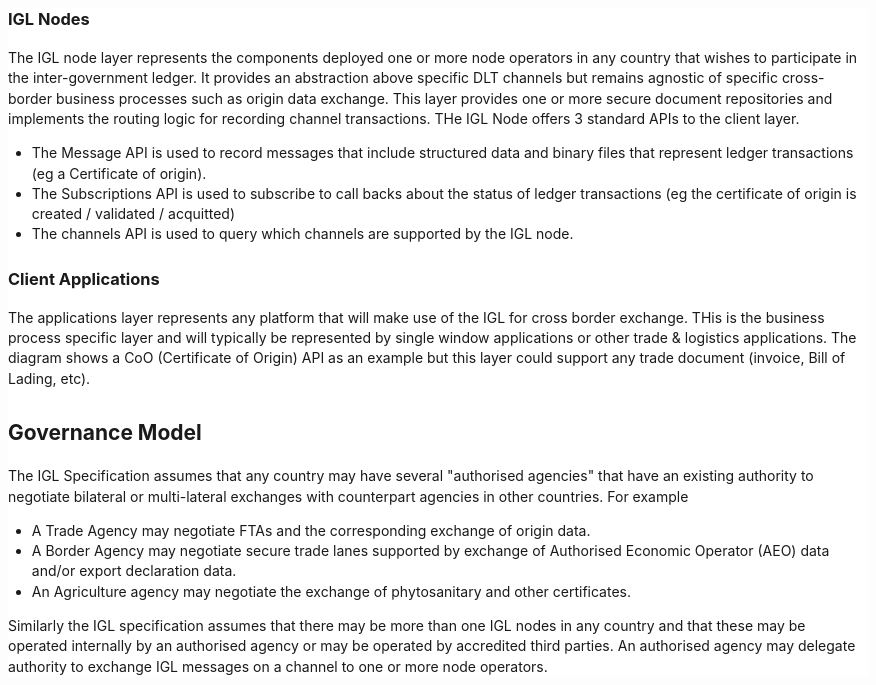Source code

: ### IGL Nodes

The IGL node layer represents the components deployed one or more node operators in any country that wishes to participate in the inter-government ledger. It provides an abstraction above specific DLT channels but remains agnostic of specific cross-border business processes such as origin data exchange. This layer provides one or more secure document repositories and implements the routing logic for recording channel transactions. THe IGL Node offers 3 standard APIs to the client layer.

* The Message API is used to record messages that include structured data and binary files that represent ledger transactions (eg a Certificate of origin).
* The Subscriptions API is used to subscribe to call backs about the status of ledger transactions (eg the certificate of origin is created / validated / acquitted)
* The channels API is used to query which channels are supported by the IGL node.

### Client Applications

The applications layer represents any platform that will make use of the IGL for cross border exchange. THis is the business process specific layer and will typically be represented by single window applications or other trade & logistics applications. The diagram shows a CoO (Certificate of Origin) API as an example but this layer could support any trade document (invoice, Bill of Lading, etc).

## Governance Model

The IGL Specification assumes that any country may have several "authorised agencies" that have an existing authority to negotiate bilateral or multi-lateral exchanges with counterpart agencies in other countries.  For example

* A Trade Agency may negotiate FTAs and the corresponding exchange of origin data.
* A Border Agency may negotiate secure trade lanes supported by exchange of Authorised Economic Operator (AEO) data and/or export declaration data.
* An Agriculture agency may negotiate the exchange of phytosanitary and other certificates.

Similarly the IGL specification assumes that there may be more than one IGL nodes in any country and that these may be operated internally by an authorised agency or may be operated by accredited third parties.  An authorised agency may delegate authority to exchange IGL messages on a channel to one or more node operators.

§ ACTIVITY:
Among the entries above, count the lines that contain the word "supported" and give the number by itself.

§ TASK RESULT:
2